The third principle: concern for others/Re'ut - it would be easy to translate that word as neighborliness, but that is too facile. We have existed for thousands of years because we recognize that we are not only in relationship with each other in the Jewish community, but that we share the world with others, and how we treat each other defines us.  The word reut comes from the word for neighbor, as in the commandment,  “you shall love your neighbor as yourself”….which does not mean the person who lives next door, but your fellow human being.  Love your fellow human being…love the other as you love yourself!

But is it not odd that we need to be commanded to love others? Does our tradition really dictate what our emotions should be?

In a word, no.

The word is love, but the meaning is not emotion, but behavior – act lovingly towards others.  We do not need to be commanded to act lovingly and compassionately towards people we care about. But when it comes to the other, we usually do.

Rabbi Menachem Mendel Schneerson, the Lubavitcher Rebbe, powerfully teaches that “intolerance lies at the core of evil. Not the intolerance that results from any threat or danger. But intolerance of another being who dares to exist. Intolerance without cause. It is so deep within us, because every human being secretly desires the entire universe to himself. Our only way out is to learn compassion without cause. To care for each other simple because that ‘other’ exists.”

As we enter the new year, are we prepared to make room in our hearts, and to make room in the universe for the other? Can we truly learn compassion without cause? Can we find a way to care for each other simply because that “other” exists?

In a few minutes, we will turn, once again, to the sound of the shofar.
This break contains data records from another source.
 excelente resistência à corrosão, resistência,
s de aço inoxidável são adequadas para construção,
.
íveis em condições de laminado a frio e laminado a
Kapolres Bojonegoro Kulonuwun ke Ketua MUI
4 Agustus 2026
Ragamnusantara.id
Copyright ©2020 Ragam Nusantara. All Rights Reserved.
I would note that our text that teaches that we do not fulfill the mitzvah of hearing the shofar if it happens incidentally includes another surprising teaching. It says that if a shofar is blown in a pit or into a pit - the language is not clear - one who is in the pit, and hears it clearly, has fulfilled the obligation, but one who is standing on the edge, and has heard only the echo, has not fulfilled the obligation. There is some disagreement about exactly what kind of circumstances would lead to someone blowing shofar while in a pit, or blowing shofar into a pit, but the ruling is clear: if what you are hearing is the echo, you have not fulfilled the obligation.
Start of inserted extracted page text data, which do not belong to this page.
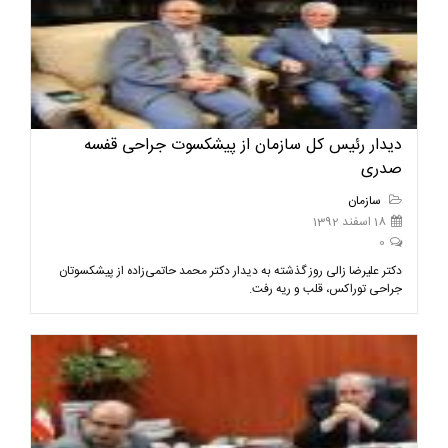
دیدار رئیس کل سازمان از پیشکسوت جراحی قفسه
صدری
سازمان
18 اسفند 1392
0
دکتر علیرضا زالی روز گذشته به دیدار دکتر محمد حاتمی‌زاده از پیشکسوتان
جراحی توراکس، قلب و ریه رفت.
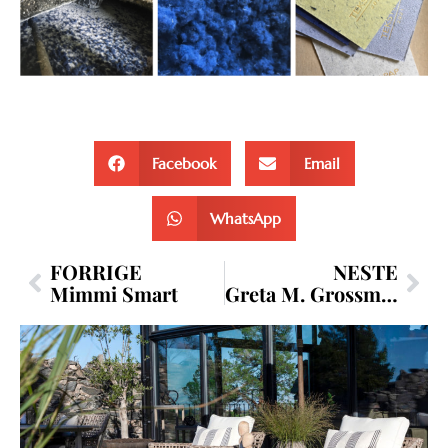
Facebook
Email
WhatsApp
Prev
Nex
FORRIGE
NESTE
Mimmi Smart
Greta M. Grossman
I submit the reason for that is the same as the reason that an incidental hearing does not count. If you are not really hearing the sound, it is just noise, not a clarion call to action and renewed resolve.

I confess that there are times, these days, when I feel like we are in a pit. Perhaps you do, as well. If so, the good news is that we are in the pit together, so you will be able to hear the shofar loud and clear. And if you do not feel that way, the news is even better: you ought to be able to hear the sound of the shofar even more clearly, and find yourself called even more resolutely.

Because if we have ever needed to hear the call the shofar, it is this year. It is today.

Let us turn, then, back to our books, to page 284. And let us open our ears, and open our hearts, to the call to make this world what it can yet be.